## [Page text]
A Reddit user posted this funny image (above) earlier today, and it got me thinking… Aren’t Apple’s maps designed better than Google’s? I think it’s an interesting question, because with all the flap about the problems with Apple Maps‘ accuracy, the visual quality of what Apple has created is being completely ignored.

So… Is the image above accurate? Are Apple’s road markers — and more to the point, Apple’s standard vector maps in general — more interesting to look at than Google’s? Apple has always put a huge emphasis on design, beauty, and aesthetics. Do Apple’s maps provide more of a feast for the eyes than the competition?

To find out, I decided to do a side-by-side comparison of my own, using the standard, aka non-satellite view of each mapping system, with a major city. I picked Los Angeles as my test subject because it’s a diverse area with many different kinds of roads and terrain and points of interest. Here’s a look at how the two mapping systems render L.A. (Apple is on the left, Google on the right.)

## [Written exercise]
Decide whether each statement agrees with the text on Apple and Google maps: (a) the writer chose Los Angeles for the comparison; (b) the comparison uses the satellite view of each mapping system; (c) Google's map is shown on the left. Answer yes or no for each, quoting the deciding words of the text.

## [Saved data entries]
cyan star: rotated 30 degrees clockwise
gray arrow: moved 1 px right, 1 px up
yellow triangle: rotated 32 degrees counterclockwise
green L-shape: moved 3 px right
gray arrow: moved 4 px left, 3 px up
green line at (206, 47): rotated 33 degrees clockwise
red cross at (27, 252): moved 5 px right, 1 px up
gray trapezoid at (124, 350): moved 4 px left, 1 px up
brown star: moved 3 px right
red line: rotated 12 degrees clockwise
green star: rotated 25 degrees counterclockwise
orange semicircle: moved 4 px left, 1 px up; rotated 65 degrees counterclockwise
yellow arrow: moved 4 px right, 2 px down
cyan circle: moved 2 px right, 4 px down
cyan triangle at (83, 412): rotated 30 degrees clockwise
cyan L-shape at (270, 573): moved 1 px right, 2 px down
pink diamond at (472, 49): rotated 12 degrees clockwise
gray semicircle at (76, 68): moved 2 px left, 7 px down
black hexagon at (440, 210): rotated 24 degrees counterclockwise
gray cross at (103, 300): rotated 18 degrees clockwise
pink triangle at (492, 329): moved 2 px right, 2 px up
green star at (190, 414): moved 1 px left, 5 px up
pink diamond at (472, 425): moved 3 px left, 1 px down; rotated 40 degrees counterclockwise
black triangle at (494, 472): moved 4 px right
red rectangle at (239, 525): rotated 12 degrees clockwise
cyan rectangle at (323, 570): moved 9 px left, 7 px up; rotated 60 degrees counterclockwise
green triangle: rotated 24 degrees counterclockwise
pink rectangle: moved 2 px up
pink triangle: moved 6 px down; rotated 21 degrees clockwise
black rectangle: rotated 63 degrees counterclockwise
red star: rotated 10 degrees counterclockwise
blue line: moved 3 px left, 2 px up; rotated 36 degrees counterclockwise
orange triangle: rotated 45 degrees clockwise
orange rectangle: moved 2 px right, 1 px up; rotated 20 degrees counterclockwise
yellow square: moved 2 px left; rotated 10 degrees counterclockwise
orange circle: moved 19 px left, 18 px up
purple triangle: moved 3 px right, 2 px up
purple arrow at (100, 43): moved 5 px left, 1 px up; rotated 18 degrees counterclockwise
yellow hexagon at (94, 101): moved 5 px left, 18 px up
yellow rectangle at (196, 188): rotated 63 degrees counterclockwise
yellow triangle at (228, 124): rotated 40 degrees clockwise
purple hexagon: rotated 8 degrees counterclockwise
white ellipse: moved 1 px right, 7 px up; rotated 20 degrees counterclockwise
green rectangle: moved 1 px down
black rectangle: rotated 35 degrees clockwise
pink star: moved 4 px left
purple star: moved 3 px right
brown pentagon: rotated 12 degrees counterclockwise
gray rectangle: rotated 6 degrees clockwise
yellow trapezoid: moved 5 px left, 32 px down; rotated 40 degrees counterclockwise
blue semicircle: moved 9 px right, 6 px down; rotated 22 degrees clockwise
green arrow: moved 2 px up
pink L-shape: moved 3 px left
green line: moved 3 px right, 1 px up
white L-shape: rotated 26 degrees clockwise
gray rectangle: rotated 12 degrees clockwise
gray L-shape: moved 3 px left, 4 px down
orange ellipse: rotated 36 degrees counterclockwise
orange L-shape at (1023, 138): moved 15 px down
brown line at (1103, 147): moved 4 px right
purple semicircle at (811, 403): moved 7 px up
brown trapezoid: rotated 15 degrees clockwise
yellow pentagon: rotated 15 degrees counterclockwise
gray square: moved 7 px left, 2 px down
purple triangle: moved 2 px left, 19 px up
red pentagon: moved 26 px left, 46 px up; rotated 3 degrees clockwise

## [Solved problem]
(a) Yes: "I picked Los Angeles as my test subject"
(b) No: "using the standard, aka non-satellite view of each mapping system"
(c) No: "(Apple is on the left, Google on the right.)"